For Best Original Screenplay: Todd Haynes and Oren Moverman for I’m Not There; George Smith and Craig Zobel for Great World of Sound; Kelly Masterson for Before the Devil Knows You’re Dead; Paul Laverty for The Wind That Shakes the Barley; Tamara Jenkins for The Savages, and Werner Herzog for Rescue Dawn.

The best in the Adapted Screenplay category: Sean Penn for Into the Wild; Tracey Letts for Bug; Joel and Ethan Coen for No Country for Old Men; James Schamus and Hui-Ling Wang (screenplay) and Eileen Chang (story) for Lust, Caution; Sarah Polley for Away from Her; and David Benioff for The Kite Runner.

The San Francisco Film Critics Circle awarded its 2007 Special Citation to a locally made film that played numerous festivals in 2006 and finally got commercial distribution in 2007: Colma: The Musical. Directed by Richard Wong and written by H.P. Mendoza, who also composed the songs and played the part of Rodel, Colma captures the foggy flavor of that SF Peninsula suburb in an irresistibly charming slice of life about three graduating high school students venturing out on their own.

Many of the above-named films are currently playing theatrical engagements in East Bay movie houses and most are destined for the home video market, eventually. But for those tired of passing through the wickets, here are a couple of suggestions for a quiet evening in front of the home theater. Milestone Film & Video has released works by two vitally important filmmakers, Charles Burnett and Mikhail Kalatozov, in smartly produced DVD box sets. Killer of Sheep: The Charles Burnett Collection gathers together two features by the renowned African-American writer-director — the achingly poignant Killer of Sheep (1977) and the hilarious-when-it’s-not-pathetic family portrait My Brother’s Wedding (in the original 1983 version and a 2007 director’s cut), plus three Burnett shorts. If you’re not familiar with Burnett (he has appeared at the Pacific Film Archive and Bay Area festivals), you owe it to yourself to remedy that.
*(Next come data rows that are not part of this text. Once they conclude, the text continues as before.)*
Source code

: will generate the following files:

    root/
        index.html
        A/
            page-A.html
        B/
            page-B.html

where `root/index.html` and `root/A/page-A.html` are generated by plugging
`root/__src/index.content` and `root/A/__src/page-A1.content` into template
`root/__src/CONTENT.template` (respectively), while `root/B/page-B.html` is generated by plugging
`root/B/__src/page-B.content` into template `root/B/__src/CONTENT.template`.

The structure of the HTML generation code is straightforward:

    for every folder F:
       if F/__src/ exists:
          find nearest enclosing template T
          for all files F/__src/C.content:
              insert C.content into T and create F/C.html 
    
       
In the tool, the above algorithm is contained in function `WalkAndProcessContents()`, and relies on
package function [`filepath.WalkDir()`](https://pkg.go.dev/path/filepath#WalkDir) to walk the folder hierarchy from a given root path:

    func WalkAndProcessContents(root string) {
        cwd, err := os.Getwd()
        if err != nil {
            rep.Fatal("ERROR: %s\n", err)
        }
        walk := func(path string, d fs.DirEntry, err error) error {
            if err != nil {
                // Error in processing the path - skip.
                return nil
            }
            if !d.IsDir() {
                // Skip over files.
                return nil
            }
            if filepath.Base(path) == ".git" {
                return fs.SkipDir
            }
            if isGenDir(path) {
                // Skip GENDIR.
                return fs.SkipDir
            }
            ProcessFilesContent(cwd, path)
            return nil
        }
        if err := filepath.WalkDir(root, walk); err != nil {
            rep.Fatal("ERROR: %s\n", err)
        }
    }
I Am Cuba (1964) was made by Soviet director Kalatozov on location in Cuba during the early years of the Castro regime as a tribute to that country’s revolution. Few people saw it. It was shelved by both the Russians and Cubans, who didn’t understand it, then unearthed years later by the Telluride Film Festival’s Tom Luddy and filmmaker Martin Scorsese. It’s been a legend ever since, hailed by everyone from programmer Anita Monga (who brought it to Milestone) to then-PFA director Edith Kramer and then-San Francisco International Film Festival artistic director Peter Scarlet, all of whom flipped out at the film’s amazing kaleidoscope of images and emotionally powerful vignettes. Now, Milestone has packaged it in a clever cigar box called I Am Cuba: The Ultimate Edition — featuring the film with digitally separated Spanish or Russian voiceover tracks (in place of the competing double voiceover) — plus two documentaries about the production and the filmmaker. Think of these two box sets as continuations of the open, accessible, world-embracing experiences embodied by the best films of 2007. It sure beats crying in the wilderness.